Meotti cita ancora il professore di linguistica del prestigioso Mit, Noam Chomsky, che con Edward Herman, accusò i media americani e molti studiosi che riportavano notizie dal mattatoio cambogiano di produrre propaganda. Gli studiosi e attivisti George Hildebrand e Gareth Porter, nel loro libro “Cambogia: Fame e rivoluzione”, arrivano a giustificare in modo paradossale e assurdo le deportazioni dalle città come il tentativo di avvicinare la popolazione alle fonti del cibo e la chiusura degli ospedali come un modo di migliorare l’assistenza sanitaria. I diritti umani lesi furono liquidati da questi studiosi come attacchi della stampa capitalista contro un regime socialista.

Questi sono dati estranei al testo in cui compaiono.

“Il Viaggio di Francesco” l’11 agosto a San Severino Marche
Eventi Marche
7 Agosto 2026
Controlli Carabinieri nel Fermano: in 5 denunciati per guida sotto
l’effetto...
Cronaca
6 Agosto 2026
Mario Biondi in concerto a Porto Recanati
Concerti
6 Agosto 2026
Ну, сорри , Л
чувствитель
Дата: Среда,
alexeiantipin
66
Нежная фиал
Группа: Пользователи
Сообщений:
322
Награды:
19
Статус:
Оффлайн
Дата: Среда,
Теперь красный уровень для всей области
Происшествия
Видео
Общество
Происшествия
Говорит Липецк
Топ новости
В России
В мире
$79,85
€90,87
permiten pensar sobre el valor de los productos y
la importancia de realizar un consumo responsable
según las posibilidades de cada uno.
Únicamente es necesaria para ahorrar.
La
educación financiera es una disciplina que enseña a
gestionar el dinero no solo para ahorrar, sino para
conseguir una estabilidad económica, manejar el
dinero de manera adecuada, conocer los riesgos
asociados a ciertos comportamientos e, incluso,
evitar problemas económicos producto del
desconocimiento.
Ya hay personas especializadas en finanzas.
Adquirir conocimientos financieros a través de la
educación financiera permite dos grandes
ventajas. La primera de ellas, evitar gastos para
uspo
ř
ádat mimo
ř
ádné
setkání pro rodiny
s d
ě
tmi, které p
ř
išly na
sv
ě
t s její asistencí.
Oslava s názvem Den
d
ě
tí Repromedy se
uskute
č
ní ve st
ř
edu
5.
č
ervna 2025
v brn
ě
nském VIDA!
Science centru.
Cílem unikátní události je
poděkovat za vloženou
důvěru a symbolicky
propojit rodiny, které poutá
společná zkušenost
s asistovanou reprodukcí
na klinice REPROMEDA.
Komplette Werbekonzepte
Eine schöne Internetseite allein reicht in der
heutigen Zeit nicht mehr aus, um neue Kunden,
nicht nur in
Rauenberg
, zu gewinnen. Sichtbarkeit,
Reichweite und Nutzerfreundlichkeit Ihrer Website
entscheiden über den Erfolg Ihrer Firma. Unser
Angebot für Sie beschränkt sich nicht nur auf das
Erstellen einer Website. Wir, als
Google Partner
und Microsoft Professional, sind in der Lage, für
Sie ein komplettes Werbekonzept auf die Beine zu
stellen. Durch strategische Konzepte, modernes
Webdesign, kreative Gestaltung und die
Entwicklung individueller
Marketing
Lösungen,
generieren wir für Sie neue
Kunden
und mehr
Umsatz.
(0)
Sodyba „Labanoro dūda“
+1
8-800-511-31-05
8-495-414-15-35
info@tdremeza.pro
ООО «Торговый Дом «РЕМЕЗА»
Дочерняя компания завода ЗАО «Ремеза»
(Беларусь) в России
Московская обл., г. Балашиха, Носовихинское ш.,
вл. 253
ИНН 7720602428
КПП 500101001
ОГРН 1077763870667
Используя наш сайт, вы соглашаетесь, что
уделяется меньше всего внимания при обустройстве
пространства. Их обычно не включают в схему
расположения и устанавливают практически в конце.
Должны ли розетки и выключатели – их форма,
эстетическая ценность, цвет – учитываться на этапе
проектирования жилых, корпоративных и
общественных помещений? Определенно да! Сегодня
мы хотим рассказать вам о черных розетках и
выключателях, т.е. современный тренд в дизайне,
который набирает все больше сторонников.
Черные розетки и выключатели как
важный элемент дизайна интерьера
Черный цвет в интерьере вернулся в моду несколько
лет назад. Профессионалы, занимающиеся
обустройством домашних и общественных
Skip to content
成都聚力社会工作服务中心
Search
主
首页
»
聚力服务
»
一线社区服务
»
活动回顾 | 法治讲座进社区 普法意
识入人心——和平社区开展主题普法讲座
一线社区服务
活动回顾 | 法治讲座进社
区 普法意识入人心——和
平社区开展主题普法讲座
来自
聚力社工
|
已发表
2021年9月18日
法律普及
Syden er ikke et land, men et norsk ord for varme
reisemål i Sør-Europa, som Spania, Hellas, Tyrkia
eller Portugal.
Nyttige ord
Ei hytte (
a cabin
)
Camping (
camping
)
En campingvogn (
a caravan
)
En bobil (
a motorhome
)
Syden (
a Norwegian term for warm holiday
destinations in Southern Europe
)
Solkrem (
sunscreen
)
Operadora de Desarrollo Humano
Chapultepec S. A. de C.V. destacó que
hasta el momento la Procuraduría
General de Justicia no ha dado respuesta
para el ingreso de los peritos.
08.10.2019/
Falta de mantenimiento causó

Nel 1977 al Congresso americano, Porter continuò a dire che non c’erano prove a sostegno delle accuse di crimini e atrocità in Cambogia e che la vita sotto i Khmer rossi era positiva. Scrive Meotti: “Anni dopo troveremo Porter a Teheran.” Evidentemente per fare un certo tipo di “lavoro” bisogna esserci tagliati.
Quando il regime venne rimosso, nel 1979, in molti si arresero all’evidenza, ma non tutti. Alain Badiou, filosofo parigino, denunciò una campagna anti-cambogiana e titolò su Le Monde: “La Kampuchea vincerà!”. Non molti anni fa, scrive Meotti, Badiou farà una specie di mea culpa per i suoi trascorsi, scrivendo di rammaricarsi per quel testo su Le Monde e accusando di non essere stato l’unico sul quotidiano a prendere una tale “cantonata”.
Quando vennero fuori le migliaia di prove inconfutabili del genocidio, anche Lionel Jospin (ministro e premier francese negli anni ’90 e 2000) cercò di salvarsi l’onore scrivendo “I socialisti e la Cambogia” sempre su Le Monde, in cui sosteneva una lapalissiana verità attraverso una domanda retorica: “Dove i campi di concentramento hanno mai creato un uomo nuovo?”.
La chiosa finale è a dir poco acuta: lo storico Robert Conquest fu tra i primi e i pochi a documentare i crimini comunisti in Unione Sovietica (per questo oggetto di ostracismo e disprezzo negli ambienti accademici e intellettuali); Garzanti acquistò e tradusse il suo libro sull’Holodomor ucraino, per poi cestinarlo. Quando finalmente si aprirono gli archivi sovietici e la verità divenne anche qui incontestabile, chiesero a Conquest quale titolo volesse per il suo libro e lui rispose così: “Ve l’avevo detto, idioti.”